What is required: Begin at the line that contains "- potted plant [568,440,654,518]" and reproduce it along with every line after it to the end of the listing; skip any pictures.
-- Opening Marker --
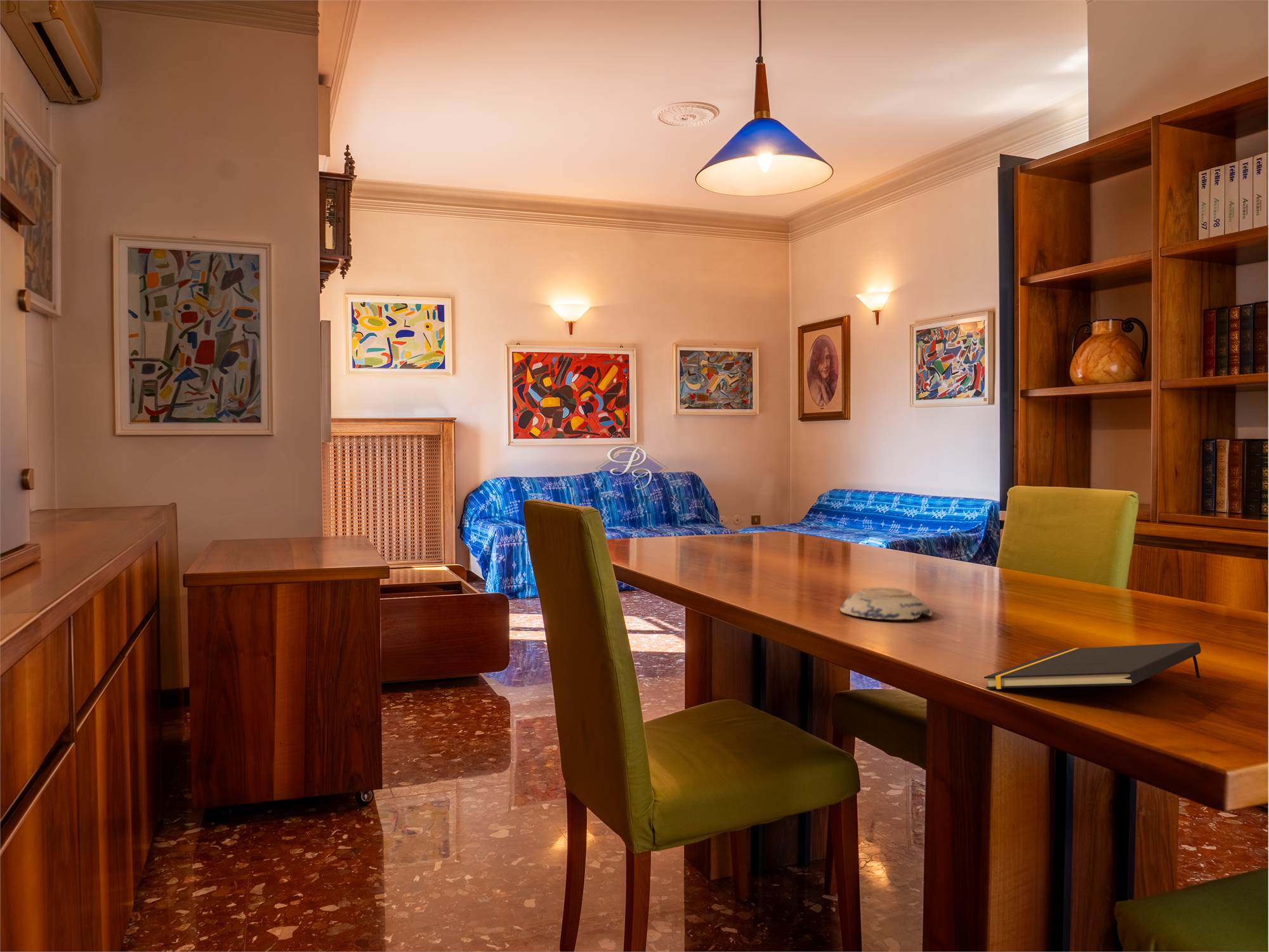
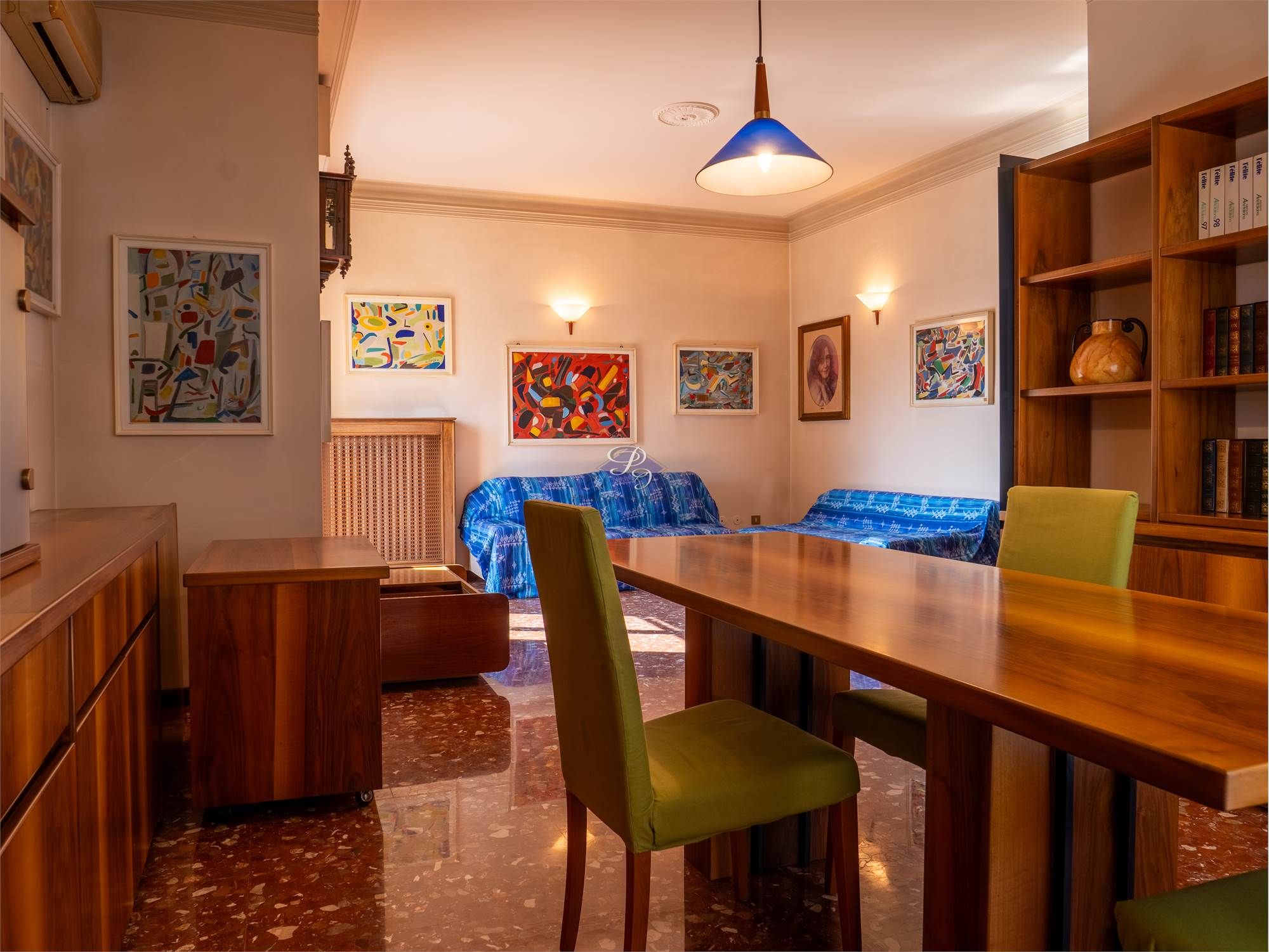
- notepad [983,641,1202,689]
- decorative bowl [839,587,933,620]
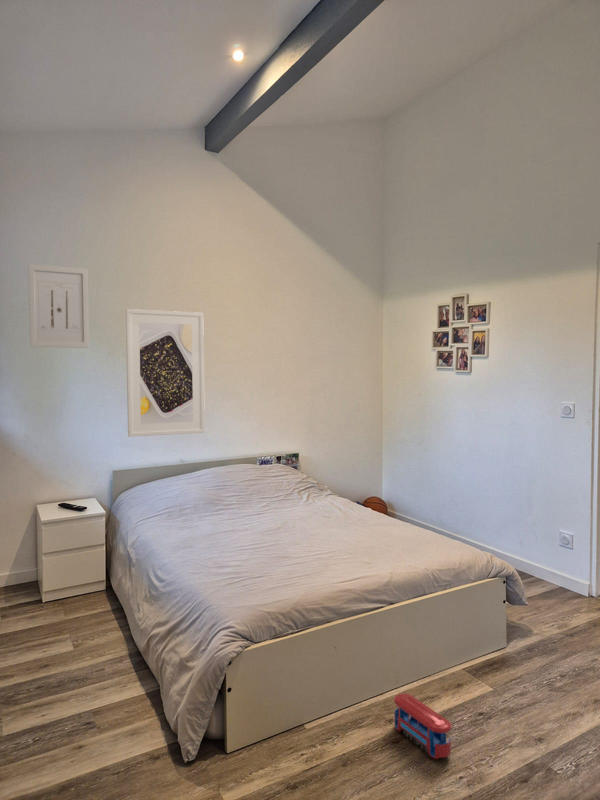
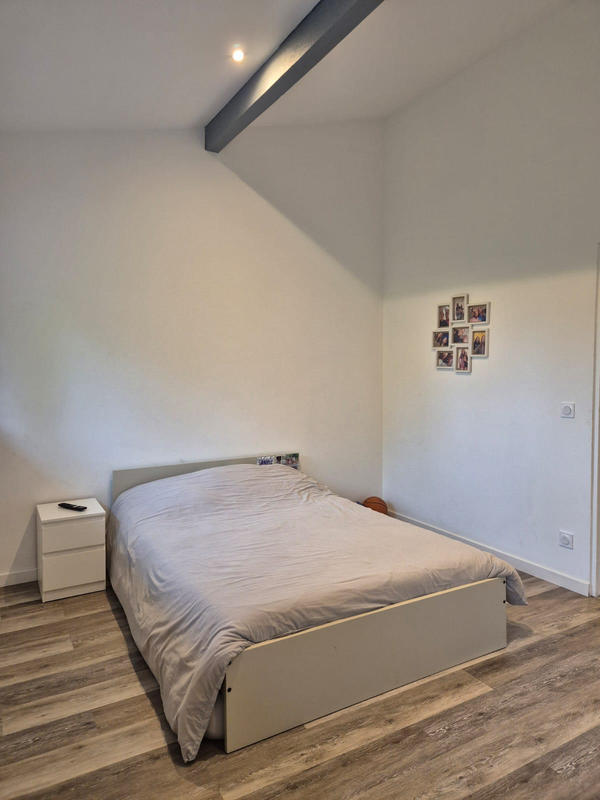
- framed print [125,308,206,438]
- wall art [27,263,90,349]
- toy train [393,693,452,760]
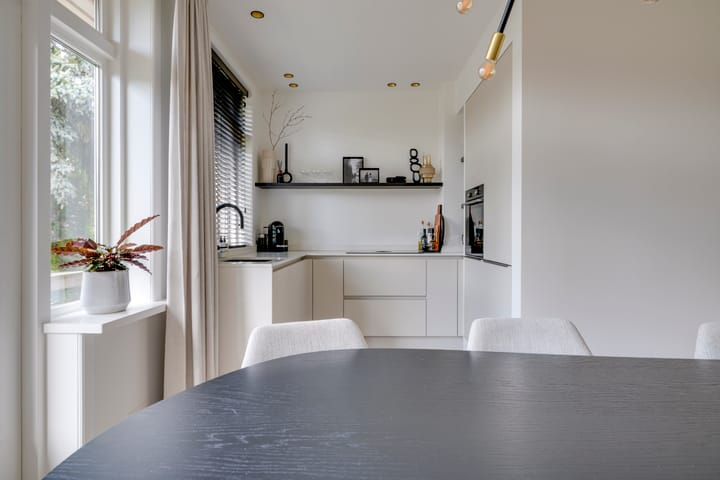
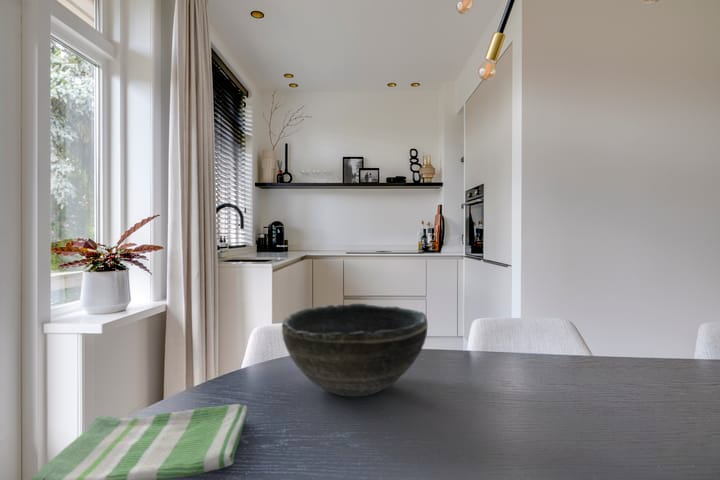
+ bowl [281,303,429,398]
+ dish towel [30,403,249,480]
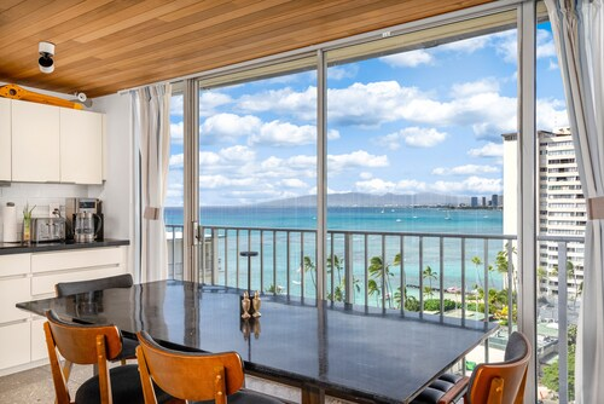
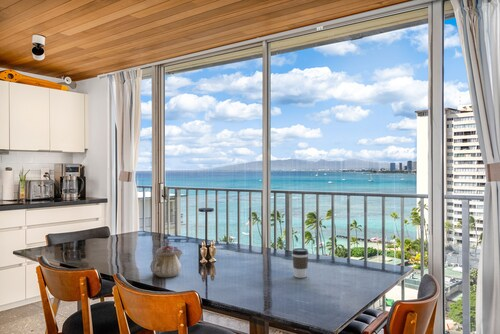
+ teapot [150,241,184,278]
+ coffee cup [291,247,309,279]
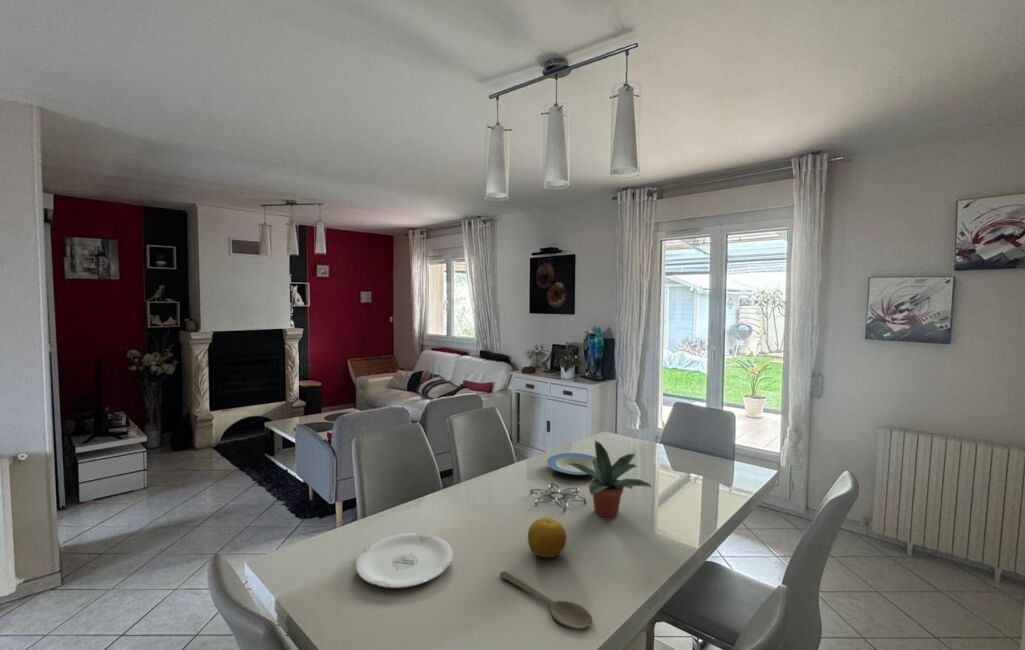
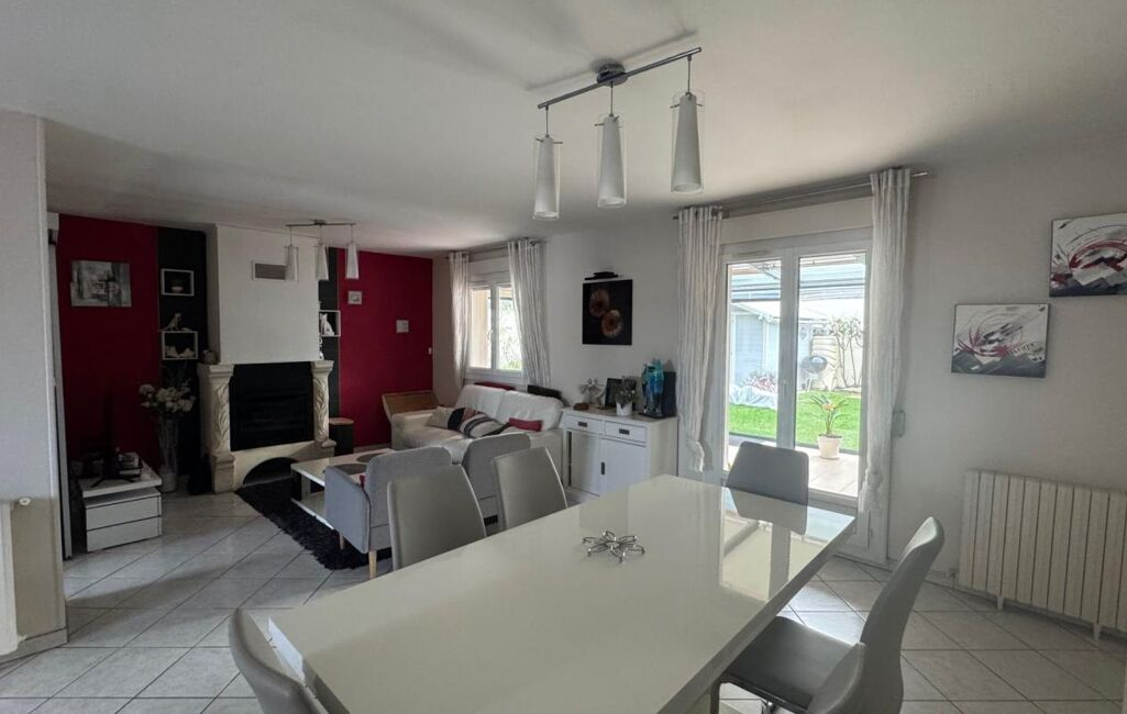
- plate [355,532,454,589]
- plate [546,452,596,476]
- potted plant [568,440,654,518]
- fruit [527,516,568,558]
- wooden spoon [499,570,594,630]
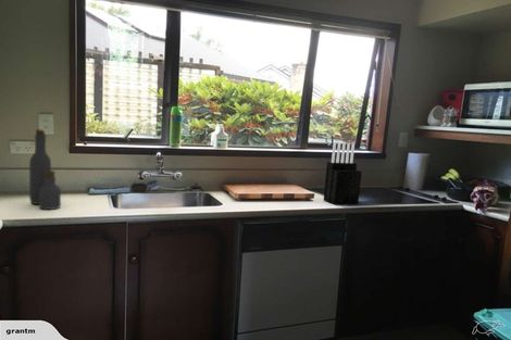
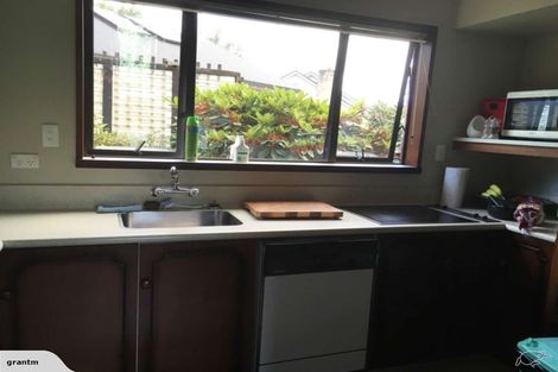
- bottle set [28,128,62,211]
- knife block [323,141,363,205]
-- Closing Marker --
Expected output:
- potted plant [568,440,654,518]
- fruit [527,516,568,558]
- wooden spoon [499,570,594,630]
- bottle set [28,128,62,211]
- knife block [323,141,363,205]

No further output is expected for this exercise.